====== AVAILABLE DATA ======

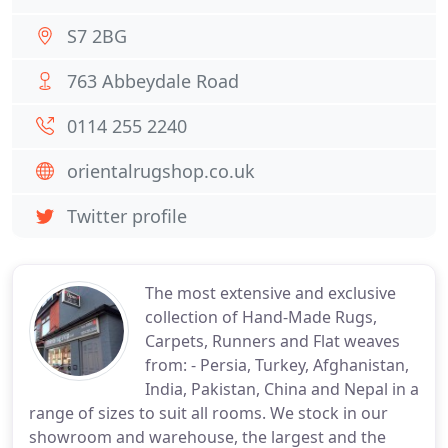
S7 2BG
763 Abbeydale Road
0114 255 2240
orientalrugshop.co.uk
Twitter profile
The most extensive and exclusive
collection of Hand-Made Rugs,
Carpets, Runners and Flat weaves
from: - Persia, Turkey, Afghanistan,
India, Pakistan, China and Nepal in a
range of sizes to suit all rooms. We stock in our
showroom and warehouse, the largest and the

======

**WORK INSTRUCTION**
Pictures aside, repeat each entry in full and without change.

**REPLY TO THE EXERCISE**
S7 2BG
763 Abbeydale Road
0114 255 2240
orientalrugshop.co.uk
Twitter profile
The most extensive and exclusive
collection of Hand-Made Rugs,
Carpets, Runners and Flat weaves
from: - Persia, Turkey, Afghanistan,
India, Pakistan, China and Nepal in a
range of sizes to suit all rooms. We stock in our
showroom and warehouse, the largest and the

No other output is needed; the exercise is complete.